Pour un billet d’avion non remboursé, les Aiglonnes, en partance pour la phase finale de la Can féminine, vont enregistrer une défection de rang. La conscience morale du ministre des Sports est interpellée.
Alima Niakaté ! Ce nom ne vous dit peut-être pas grand-chose, mais tous les sportifs qui ont suivi les deux matches amicaux entre les Aiglonnes et les Lionnes indomptables(0-1, 0 -0) du Cameroun à Bamako ce mois-ci peuvent témoigner du talent de cette jeune joueuse sociétaire du Paris Saint-Germain (France).

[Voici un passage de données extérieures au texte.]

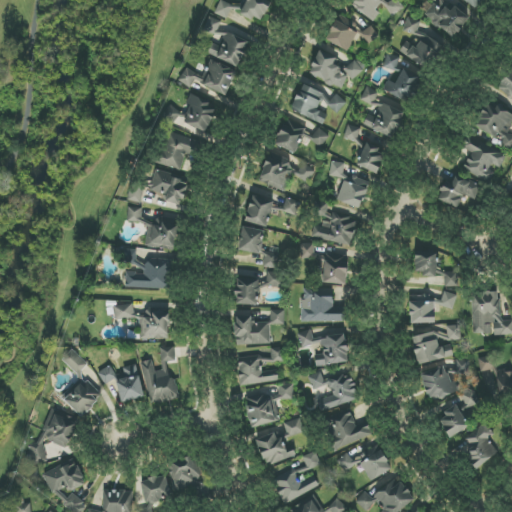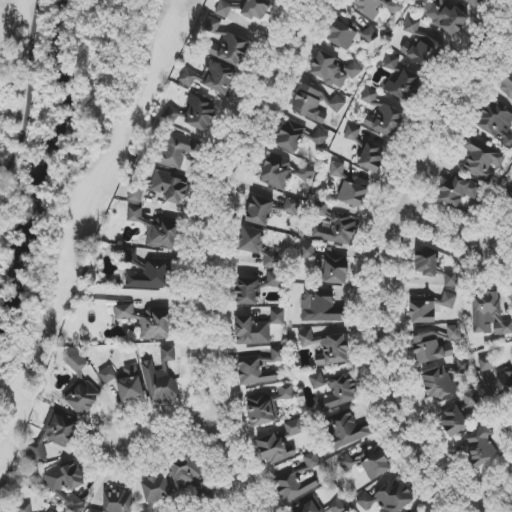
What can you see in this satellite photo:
building: (474, 3)
building: (375, 6)
building: (224, 9)
building: (256, 9)
building: (448, 17)
building: (342, 33)
building: (369, 35)
building: (230, 49)
building: (422, 49)
building: (391, 62)
building: (334, 70)
building: (211, 78)
building: (404, 86)
building: (506, 86)
road: (28, 91)
building: (371, 98)
building: (308, 103)
building: (337, 103)
building: (198, 115)
building: (385, 121)
building: (497, 124)
building: (352, 133)
building: (290, 136)
building: (320, 138)
building: (179, 150)
building: (372, 158)
building: (483, 159)
park: (66, 161)
building: (337, 169)
building: (283, 174)
building: (169, 187)
building: (459, 190)
building: (353, 192)
building: (136, 193)
building: (291, 206)
building: (260, 211)
building: (156, 230)
building: (335, 230)
road: (441, 238)
building: (257, 246)
road: (197, 249)
road: (375, 257)
building: (427, 263)
building: (333, 269)
building: (150, 275)
building: (274, 279)
building: (451, 279)
building: (247, 292)
building: (511, 294)
building: (321, 306)
building: (429, 307)
building: (124, 312)
building: (489, 314)
building: (277, 317)
building: (156, 324)
building: (251, 332)
building: (436, 345)
building: (327, 348)
building: (167, 354)
building: (278, 354)
building: (255, 371)
building: (444, 380)
building: (125, 382)
building: (159, 382)
building: (504, 382)
building: (80, 387)
building: (336, 389)
building: (470, 398)
building: (268, 406)
building: (453, 422)
building: (294, 427)
building: (347, 430)
building: (54, 433)
road: (145, 446)
building: (479, 446)
building: (275, 450)
building: (312, 461)
building: (368, 462)
building: (183, 473)
building: (68, 485)
building: (293, 486)
road: (493, 489)
building: (154, 491)
building: (388, 498)
building: (117, 501)
building: (24, 507)
building: (322, 507)
building: (416, 510)
building: (51, 511)
building: (213, 511)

Et bien les férus de ballon rond risquent de ne plus revoir sa frêle silhouette arpenter les couloirs de l’équipe nationale féminine. Ils ne pourront que regretter son toucher de ballon satiné, ses dribbles chaloupés et sa vista largement au-dessus de la moyenne.
Et pour cause. La famille d’Alima Niakaté vient d’être victime d’une méprise, voire d’une arnaque au département des Sports, avec le ministre Housseyni Amion Guindo en tête, de concert avec la Fédération malienne de football (Fémafoot).
De quoi s’agit-il au juste ? Informée de l’existence d’une joueuse exceptionnelle d’origine malienne dans les rangs du Paris Saint-Germain, prête à défendre les couleurs nationales, la Commission football féminin de la Fémafoot saute sur l’aubaine et entre en contact avec sa famille à Bamako. Et comme Alima Niakaté est installée à Paris, on prend attache avec son beau-père (celui-ci a épousé en secondes noces sa mère elle-même vivant en France).
Sportif, le beau-père de la joueuse établit très rapidement le contact. Mais, au moment crucial (l’achat de billets), la Fémafoot tempère quelque peu son enthousiasme. Cependant, pour ne pas décevoir la joueuse, qui pouvait du reste faire l’objet de quolibets de ses coéquipières en cas d’échec du voyage et de la première convocation en EN, son beau-père casse sa tirelire pour acheter deux billets d’avion Paris-Bamako-Paris pour Alima et sa mère pour moins d’un million de F CFA avec la promesse de se faire rembourser par la Fédération malienne de football ou le département des Sports.
La joueuse débarque à Bamako. Elle confirme tout le bien qu’on dit d’elle. Le public du stade Mamadou Konaté est émerveillé par sa prestation.
Le lendemain du match, le ministre des Sports, contacté, promet de payer illico le billet d’avion avant de se rétracter quand bien même il a, selon des indiscrétions, en sa possession un montant d’environ 16 millions de F CFA pour gérer les urgences chez les Aiglonnes.
Même plumage, même ramage
Selon nos sources, Housseyni Amion Guindo a deux fers dans le feu dans cette affaire. Devant les parents de la joueuse, il se fait doux comme un agneau promettant de s’exécuter. Mais une fois que ceux-ci tournent le dos, il blâme, en compagnie du président de la Fémafoot, la Commission du football féminin.
Entre-temps, convaincue de la mauvaise foi du département, la famille de la joueuse opte pour le refus de la laisser jouer le second match. Et c’est là qu’est intervenu un certain Maguèye B. Sow, consultant au ministre des Sports.
Devant le refus obstiné du beau-père de la joueuse, il s’engage en ces termes : « Je soussigné, Maguèye B. Sow, consultant au ministère des Sports du Mali, s’engage à rembourser les frais de transport de la joueuse Alima Niakaté dans le cadre des préparatifs de l’équipe nationale du Mali, le lundi 17 octobre 2016. En foi de quoi, je lui délivre ce présent engagement pour servir et valoir ce que de droit » (voir fac-similé).
Il convient tout de suite de préciser que M. Sow est un cadre de la Codem, parti créé et présidé par le ministre des Sports, Housseyni Amion Guindo. Qui plus est, il revenait d’une mission politique à l’intérieur.
En tout cas, plus de dix jours après, rien à l’horizon. Le beau-père d’Alima Niakaté ne voit toujours pas la couleur du moindre remboursement. Au-delà de cette arnaque, il y a lieu de déplorer « le flou et l’informel » dans la gestion du sport malien. Derrière les cérémonies protocolaires de remise de primes, évolue en effet un monde interlope, adepte des crocs-en-jambe et qui pratique par-dessus tout le hors-jeu et le manque de fair-play.
Les mauvais résultats à cause des coups bas entre le ministère des Sports et la Fédération malienne de football doivent être la règle, les succès n’étant que les fruits d’un pur hasard, donc exceptionnels.